Uefa, for its part, has said FFP is not an attempt to address the sport's haves and have-nots divide.
"The question is not whether to look for a utopian sharing of wealth," said Platini in 2011.
"You have always had clubs that are richer than others and this is most likely to be the case forever.
"All we want is that clubs do not spend more money than they make…that is the only guarantee for their survival."
The problem Uefa may have, however, is that making things even less equal could wipe out the legal foundations for breaching competition law in the first place. In other words, making clubs richer is not a good enough reason for impoverishing Striani, whose stable includes Belgium youth international Guillaume Francois and French Under-21 defender Yohan Benalouane.
"This is not a legitimate goal under competition law," explained Szymanski.
"The objective must be in some way to better serve the consumers, even if better financial outcomes are a by-product.
"There is a real danger that FFP will undermine the long-term success of European competition.
"If FFP achieves its goals, I think European football will become predictable. We might even see people setting up competitions in other parts of the world - the Gulf, China, Brazil and the US - which aim to recreate the excitement that European football currently delivers."
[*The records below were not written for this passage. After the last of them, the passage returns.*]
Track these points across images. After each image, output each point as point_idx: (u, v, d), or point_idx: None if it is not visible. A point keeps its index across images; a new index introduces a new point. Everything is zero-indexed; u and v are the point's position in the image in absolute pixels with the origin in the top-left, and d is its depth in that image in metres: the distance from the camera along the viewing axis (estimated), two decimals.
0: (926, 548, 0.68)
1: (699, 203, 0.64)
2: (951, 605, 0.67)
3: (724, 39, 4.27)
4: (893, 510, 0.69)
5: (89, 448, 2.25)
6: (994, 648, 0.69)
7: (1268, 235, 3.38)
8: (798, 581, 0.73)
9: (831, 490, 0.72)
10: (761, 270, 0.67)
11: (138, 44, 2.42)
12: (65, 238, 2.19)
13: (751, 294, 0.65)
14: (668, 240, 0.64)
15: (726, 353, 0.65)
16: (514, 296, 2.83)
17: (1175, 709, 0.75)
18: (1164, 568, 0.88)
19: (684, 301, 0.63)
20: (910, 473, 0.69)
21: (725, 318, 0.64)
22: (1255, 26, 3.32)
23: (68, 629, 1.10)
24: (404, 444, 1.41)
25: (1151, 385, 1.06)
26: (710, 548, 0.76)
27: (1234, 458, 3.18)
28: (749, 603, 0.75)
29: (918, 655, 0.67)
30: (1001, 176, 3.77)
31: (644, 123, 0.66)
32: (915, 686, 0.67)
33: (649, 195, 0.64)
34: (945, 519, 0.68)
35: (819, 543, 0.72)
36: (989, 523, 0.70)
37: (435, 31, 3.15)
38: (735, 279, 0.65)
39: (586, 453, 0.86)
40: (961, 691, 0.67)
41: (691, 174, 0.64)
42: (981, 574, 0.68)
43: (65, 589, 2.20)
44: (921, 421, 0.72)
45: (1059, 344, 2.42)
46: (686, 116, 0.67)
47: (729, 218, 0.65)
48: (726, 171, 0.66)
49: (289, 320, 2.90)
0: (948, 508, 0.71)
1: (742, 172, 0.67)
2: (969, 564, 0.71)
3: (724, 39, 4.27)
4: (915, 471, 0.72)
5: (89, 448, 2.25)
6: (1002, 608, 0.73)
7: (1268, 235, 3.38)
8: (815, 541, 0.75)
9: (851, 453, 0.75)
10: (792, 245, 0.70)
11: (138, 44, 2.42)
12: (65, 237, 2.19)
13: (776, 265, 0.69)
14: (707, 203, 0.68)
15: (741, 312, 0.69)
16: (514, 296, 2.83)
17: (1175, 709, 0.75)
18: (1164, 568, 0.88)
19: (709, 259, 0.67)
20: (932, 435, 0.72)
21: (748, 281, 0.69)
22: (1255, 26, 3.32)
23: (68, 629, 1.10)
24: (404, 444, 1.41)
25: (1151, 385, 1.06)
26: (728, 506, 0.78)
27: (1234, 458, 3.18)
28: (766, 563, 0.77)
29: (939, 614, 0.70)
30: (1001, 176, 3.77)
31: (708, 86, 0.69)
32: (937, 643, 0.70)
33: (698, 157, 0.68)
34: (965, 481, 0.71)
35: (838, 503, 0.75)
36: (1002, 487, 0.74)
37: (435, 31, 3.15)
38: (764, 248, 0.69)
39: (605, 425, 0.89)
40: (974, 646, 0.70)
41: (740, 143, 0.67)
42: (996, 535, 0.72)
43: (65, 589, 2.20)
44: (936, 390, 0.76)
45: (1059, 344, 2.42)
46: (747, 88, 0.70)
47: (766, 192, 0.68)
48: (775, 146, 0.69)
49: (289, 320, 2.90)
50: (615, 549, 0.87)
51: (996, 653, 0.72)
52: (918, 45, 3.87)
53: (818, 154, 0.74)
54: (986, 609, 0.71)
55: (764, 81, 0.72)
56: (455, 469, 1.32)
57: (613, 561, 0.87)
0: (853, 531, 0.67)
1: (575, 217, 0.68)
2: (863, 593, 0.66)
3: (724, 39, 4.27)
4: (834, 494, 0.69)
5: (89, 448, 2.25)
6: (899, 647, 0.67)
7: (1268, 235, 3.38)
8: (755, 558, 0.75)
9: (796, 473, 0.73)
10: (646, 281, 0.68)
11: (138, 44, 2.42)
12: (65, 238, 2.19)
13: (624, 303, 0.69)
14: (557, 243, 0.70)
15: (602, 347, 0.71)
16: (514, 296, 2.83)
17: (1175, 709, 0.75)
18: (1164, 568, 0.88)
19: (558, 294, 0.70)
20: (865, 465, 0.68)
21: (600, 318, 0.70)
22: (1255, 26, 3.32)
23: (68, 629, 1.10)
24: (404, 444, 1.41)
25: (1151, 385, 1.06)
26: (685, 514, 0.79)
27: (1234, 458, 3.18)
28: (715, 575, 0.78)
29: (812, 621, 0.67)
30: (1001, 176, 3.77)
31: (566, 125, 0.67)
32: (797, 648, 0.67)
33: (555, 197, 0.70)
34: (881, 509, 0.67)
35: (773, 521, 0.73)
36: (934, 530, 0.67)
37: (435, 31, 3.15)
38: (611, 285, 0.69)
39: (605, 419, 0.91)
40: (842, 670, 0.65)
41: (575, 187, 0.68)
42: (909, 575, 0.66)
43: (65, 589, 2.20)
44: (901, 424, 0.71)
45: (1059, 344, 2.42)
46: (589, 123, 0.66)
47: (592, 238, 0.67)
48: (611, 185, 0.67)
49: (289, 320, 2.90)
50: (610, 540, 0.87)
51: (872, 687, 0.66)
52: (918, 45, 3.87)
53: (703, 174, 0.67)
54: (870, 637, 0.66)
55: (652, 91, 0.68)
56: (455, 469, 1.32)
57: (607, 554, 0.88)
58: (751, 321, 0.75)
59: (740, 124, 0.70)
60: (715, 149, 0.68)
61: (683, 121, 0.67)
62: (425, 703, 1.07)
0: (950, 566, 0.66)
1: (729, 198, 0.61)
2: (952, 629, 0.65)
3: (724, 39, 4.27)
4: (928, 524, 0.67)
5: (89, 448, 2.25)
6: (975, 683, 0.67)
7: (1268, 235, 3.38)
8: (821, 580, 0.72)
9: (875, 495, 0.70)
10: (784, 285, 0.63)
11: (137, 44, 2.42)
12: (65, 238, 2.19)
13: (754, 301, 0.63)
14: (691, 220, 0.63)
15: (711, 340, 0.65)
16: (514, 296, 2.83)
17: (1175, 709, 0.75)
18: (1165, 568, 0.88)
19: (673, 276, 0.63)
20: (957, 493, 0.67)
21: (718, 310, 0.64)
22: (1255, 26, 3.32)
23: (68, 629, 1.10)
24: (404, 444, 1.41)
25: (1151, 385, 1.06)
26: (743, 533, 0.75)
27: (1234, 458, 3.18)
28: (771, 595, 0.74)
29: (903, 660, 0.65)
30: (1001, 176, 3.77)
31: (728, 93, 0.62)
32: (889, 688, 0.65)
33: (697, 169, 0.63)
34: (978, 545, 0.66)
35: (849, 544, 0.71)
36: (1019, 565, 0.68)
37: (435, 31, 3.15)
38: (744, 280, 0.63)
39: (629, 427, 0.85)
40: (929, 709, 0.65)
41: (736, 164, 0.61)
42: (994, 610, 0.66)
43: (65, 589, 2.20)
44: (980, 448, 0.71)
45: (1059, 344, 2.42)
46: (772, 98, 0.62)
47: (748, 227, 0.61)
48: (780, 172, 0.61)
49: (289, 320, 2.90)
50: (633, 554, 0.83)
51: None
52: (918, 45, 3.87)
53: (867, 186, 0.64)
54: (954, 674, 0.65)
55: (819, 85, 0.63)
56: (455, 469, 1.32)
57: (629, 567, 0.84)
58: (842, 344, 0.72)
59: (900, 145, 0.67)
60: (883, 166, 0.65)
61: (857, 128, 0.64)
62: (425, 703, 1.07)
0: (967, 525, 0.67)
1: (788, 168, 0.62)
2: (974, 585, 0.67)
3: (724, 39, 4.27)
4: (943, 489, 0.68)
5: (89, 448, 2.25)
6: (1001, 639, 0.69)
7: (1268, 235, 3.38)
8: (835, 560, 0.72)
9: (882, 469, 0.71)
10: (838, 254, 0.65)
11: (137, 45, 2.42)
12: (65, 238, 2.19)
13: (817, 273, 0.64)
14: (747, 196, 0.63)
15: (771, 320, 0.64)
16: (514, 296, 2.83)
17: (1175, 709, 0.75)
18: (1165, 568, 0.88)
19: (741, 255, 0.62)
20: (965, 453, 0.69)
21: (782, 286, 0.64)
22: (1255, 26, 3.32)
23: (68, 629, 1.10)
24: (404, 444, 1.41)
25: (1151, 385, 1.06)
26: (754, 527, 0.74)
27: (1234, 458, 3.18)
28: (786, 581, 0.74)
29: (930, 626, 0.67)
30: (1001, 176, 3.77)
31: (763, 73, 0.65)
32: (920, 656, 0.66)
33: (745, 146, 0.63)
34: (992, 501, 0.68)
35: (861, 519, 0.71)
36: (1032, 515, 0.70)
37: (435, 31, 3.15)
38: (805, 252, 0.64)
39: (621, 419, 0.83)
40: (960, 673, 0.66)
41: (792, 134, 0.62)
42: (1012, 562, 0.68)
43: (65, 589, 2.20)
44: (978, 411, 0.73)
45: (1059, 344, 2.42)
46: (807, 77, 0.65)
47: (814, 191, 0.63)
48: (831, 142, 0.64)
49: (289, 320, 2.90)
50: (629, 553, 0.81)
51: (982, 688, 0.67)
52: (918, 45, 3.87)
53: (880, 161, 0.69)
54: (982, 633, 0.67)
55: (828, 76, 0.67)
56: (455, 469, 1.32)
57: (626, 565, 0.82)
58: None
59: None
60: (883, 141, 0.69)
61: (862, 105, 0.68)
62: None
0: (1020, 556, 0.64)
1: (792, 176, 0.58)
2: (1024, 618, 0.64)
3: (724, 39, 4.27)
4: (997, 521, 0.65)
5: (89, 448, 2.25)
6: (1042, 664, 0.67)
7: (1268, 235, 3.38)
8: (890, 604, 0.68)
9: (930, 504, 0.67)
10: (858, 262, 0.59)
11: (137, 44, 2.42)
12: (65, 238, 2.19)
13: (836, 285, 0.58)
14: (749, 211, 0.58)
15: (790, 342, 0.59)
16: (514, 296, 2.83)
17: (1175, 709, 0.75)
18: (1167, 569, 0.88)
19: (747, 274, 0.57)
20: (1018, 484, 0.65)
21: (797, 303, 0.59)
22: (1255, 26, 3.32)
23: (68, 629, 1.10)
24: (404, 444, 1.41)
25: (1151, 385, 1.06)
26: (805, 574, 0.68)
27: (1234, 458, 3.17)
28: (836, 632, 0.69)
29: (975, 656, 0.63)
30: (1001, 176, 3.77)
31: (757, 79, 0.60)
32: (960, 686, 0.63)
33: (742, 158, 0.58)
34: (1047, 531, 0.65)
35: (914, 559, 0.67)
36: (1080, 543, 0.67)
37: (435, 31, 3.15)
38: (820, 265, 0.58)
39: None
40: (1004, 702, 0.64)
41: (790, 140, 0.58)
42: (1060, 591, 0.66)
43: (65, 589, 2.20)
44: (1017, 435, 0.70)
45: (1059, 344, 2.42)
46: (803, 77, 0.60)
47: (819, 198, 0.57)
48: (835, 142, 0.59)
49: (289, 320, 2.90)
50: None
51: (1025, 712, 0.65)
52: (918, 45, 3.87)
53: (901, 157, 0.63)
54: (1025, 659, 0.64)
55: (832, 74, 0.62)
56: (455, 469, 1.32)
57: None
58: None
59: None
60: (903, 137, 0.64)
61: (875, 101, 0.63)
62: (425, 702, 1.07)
Remember, few people predicted quite how much Bosman would change things, and both sides in the debate are picking on fragments of evidence to make early claims for FFP's impact.
Last month, for example, Uefa heralded a £500m year-on-year drop in losses across Europe's top divisions as proof of FFP's restraining influence.
But those concerned about the cementing of the status quo point to this summer's transfer window as a sign of the strongest clubs getting stronger: half of the £1.8bn spent by clubs in Europe's "big five" leagues came from just 10 clubs.
"What my client hopes is that Uefa will be forced to review this rule and go for more proportionate alternatives," said Dupont.
"If you want to improve fair play in Europe, there are many ways you could do it. You could work on the existing territorial pattern, so that big cities in small countries could have a big club. It is not an act of God that there is no big club in Dublin or Luxembourg, this is because of Uefa's rules."
Dupont, by the way, was a legal adviser to the group that tried to move Wimbledon to Dublin in the mid-1990s, and served as a director at Standard Liege, a regional giant but a European minnow, for three years.
"If you have more proportionate alternatives, meaning they do less damage to EU freedoms, you have to go for them," he continued.
"How about a luxury tax? If somebody wants to overspend, you say: 'OK, but the money has to be there at the start of the season, and you have to pay 20% of it to a solidarity fund.' So instead of stopping money coming into the game, you use it better.
"I think it will become obvious there are more reasonable alternatives, and when that happens people will say we tried something but we didn't pick the right choice, let's change it. It will be as simple as that."
Having filed a complaint with the EC in May, Dupont and Striani take the first steps in their civil case on Thursday. It will be a short hearing to set a schedule but one thing is certain: it will not be simple. Revolutions rarely are.